Enter the Dragon (1973; dir. Robert Clouse) is one of the most famous kung fu movies ever made. In the 50 years since its original theatrical release, its stature has only grown. Dragon was martial arts star Bruce Lee’s swan song—he died before it premiered—and it remains a fitting epitaph.
And the movie would suck a nunchuck through a garden hose were it not for Lee’s incredible, graceful athleticism.
Dragon was Hollywood’s first major bid to cash in on martial arts cinema (and if not, my research is crap). The film made Lee a star of the highest magnitude. To say he “wins” the film is a pitiful understatement. Lee is the movie.
So yes, I get a kick out of it. As a chop-socky spy actioner with hints of exploitation marbling the veneer, Dragon is by-turns fun, silly, boring, and rousing. You could say it’s a piece of shit (as director Quentin Tarantino has; but I know better than to circle that grenade), and you might be right. But… I’d argue Dragon knows it’s a schlocky, ridiculous mess. This doesn’t mean the movie is ironic because it’s not. That’s what I prize about it.
The plot: At the urging of British Intelligence, Lee (Lee), a badass martial arts instructor at the Shaolin Temple in Hong Kong, infiltrates a martial arts tournament on a remote island fortress that belongs to Han (Shih Kien, voice dubbed by Keye Luke). Han’s bodyguard (Bob Wall) drove Lee’s sister to suicide, before he could rape her—and Han, suspected of drug trafficking and prostitution, is one bad (yet unimposing) wretch himself. (For added effect, Han has an iron claw for a hand.) As cover for nabbing evidence against Han, Lee poses by day as a student enrolled in the tournament. By night, he sneaks around, trying to keep a low profile. Which—if you’re Bruce Lee, slapping snakes around like you’re dribbling basketballs—is not going to work. And it doesn’t. Along with two other students (Roper [John Saxon, whose toupee also came to play], a degenerate gambler and martial artist; and Williams [Jim Kelly], a martial arts stud and Roper’s Vietnam War bud), Lee gets into some deep dung before he and Han face off in a room full of mirrors.
Juicy stuff, huh?
Even if you can’t shelve your grumps about the movie’s silliness—but you do give yourself over to Lee’s charisma and the indelible fight scenes (which he choreographed)—you can view Dragon as an entertaining relic. I love the original Bob Peak poster for the film, the Asiatic jazz-funk mélange of the Lalo Schifrin soundtrack. I also dig the Saul Bass-designed Warner Bros. logo at the start of the film. Sure, the backstory cram before its characters land at Chez Han is wonky. The dubbed dialogue, a staple of martial arts cinema, is also off-putting—yet only at first. I tell myself to view some of these elements as notes of flavor, as part of the movie’s unintentional satire. And it’s exciting. (Especially when you compare it to “A Fistful of Yen”—the short film-within-a-film of The Kentucky Fried Movie  that spoofs Dragon—Enter the Dragon plays as perhaps the greatest satire of itself ever made.)

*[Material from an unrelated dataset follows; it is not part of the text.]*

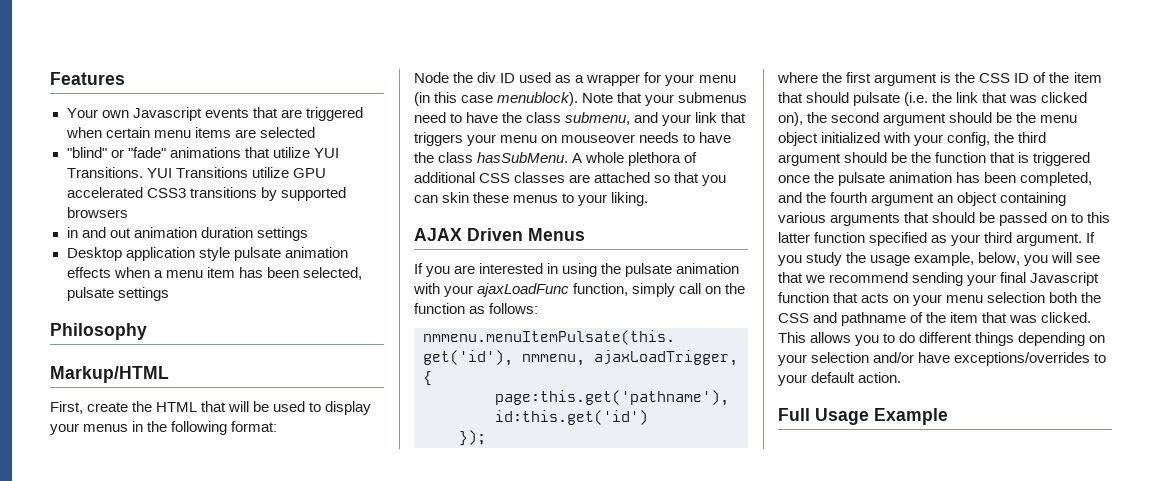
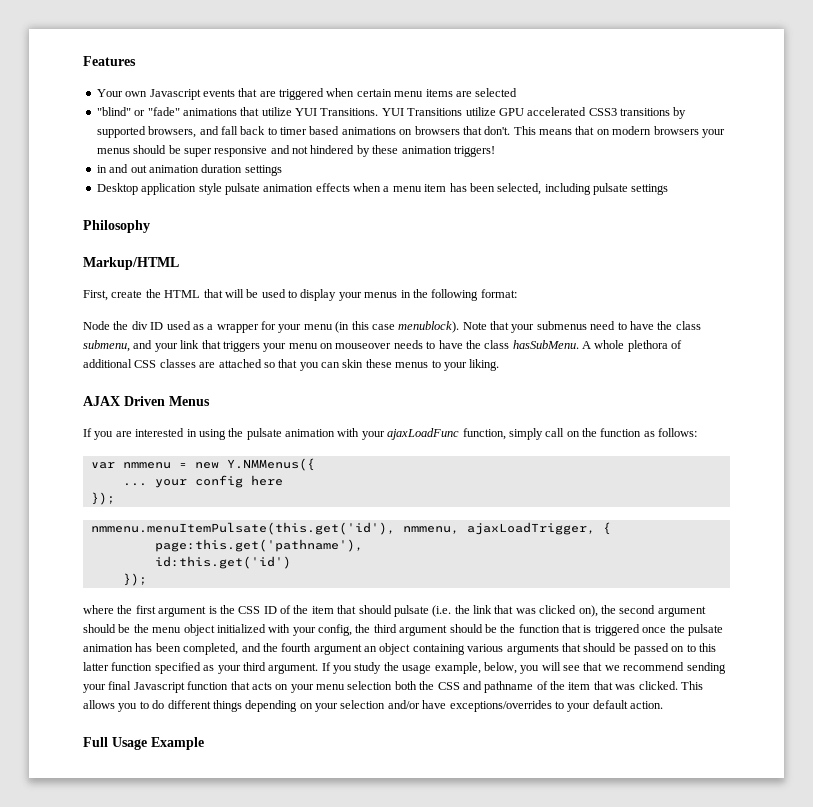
[66,207,128,218] browsers -> [148,126,725,138] [96,145,495,157] browsers, and fall back to timer based animations on browsers that don't. This means that on modern browsers your menus should be super responsive and not hindered by these animation triggers!
(362, 273) none -> [544,183,591,195] including
(539, 308) none -> [90,458,315,471] [122,475,283,488] [90,492,115,505] // var nmmenu = new Y.NMMenus({ // ... your config here // });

The movie aims to turn Lee into a star, in a quirky and endearing way.
And Lee crushes it. Director Clouse keeps the plot points pumping. The brazen attempt by Warner Bros. to make Dragon an on-trend hit—a splashdown for Lee, who’d toiled in the Hollywood vineyard for years (as coach-of-the-stars, as Kato on the Green Hornet TV show) before he gained wider notice in a few Asian cheapies that (for my money) can’t hold a candle to Enter the Dragon—pays off. Big time. Just when the movie yawns, Lee zips in to snap it awake.
I shan’t go into the influence Enter the Dragon had on the many cultural artifacts that followed in its wake. I’ll close by saying this: Death robbed Lee of many things, including the chance to surpass the showcase this movie was. Would he have topped it? We’ll, of course, never know.
In Enter the Dragon, though, he lives.
Re-released to help commemorate Warner Bros.’s 100th anniversary and the film’s 50th, Enter the Dragon in 4K UHD looks just as good as expected. The single disc in the package has both the 99-minute theatrical version, and a previously released special edition with three more minutes of footage. The 4K release also gives you digital access to the film. I welcome the slight grain of the 4K transfer. Even if it wasn’t part of the film’s original intended aesthetic (i.e., jumped-up grindhouse), it fits. My only quibble is the lack of special features. You get an intro by Lee’s widow, Linda Lee Cadwell, for the special edition, and audio commentary by co-producer Paul Heller and screenwriter Michael Allin.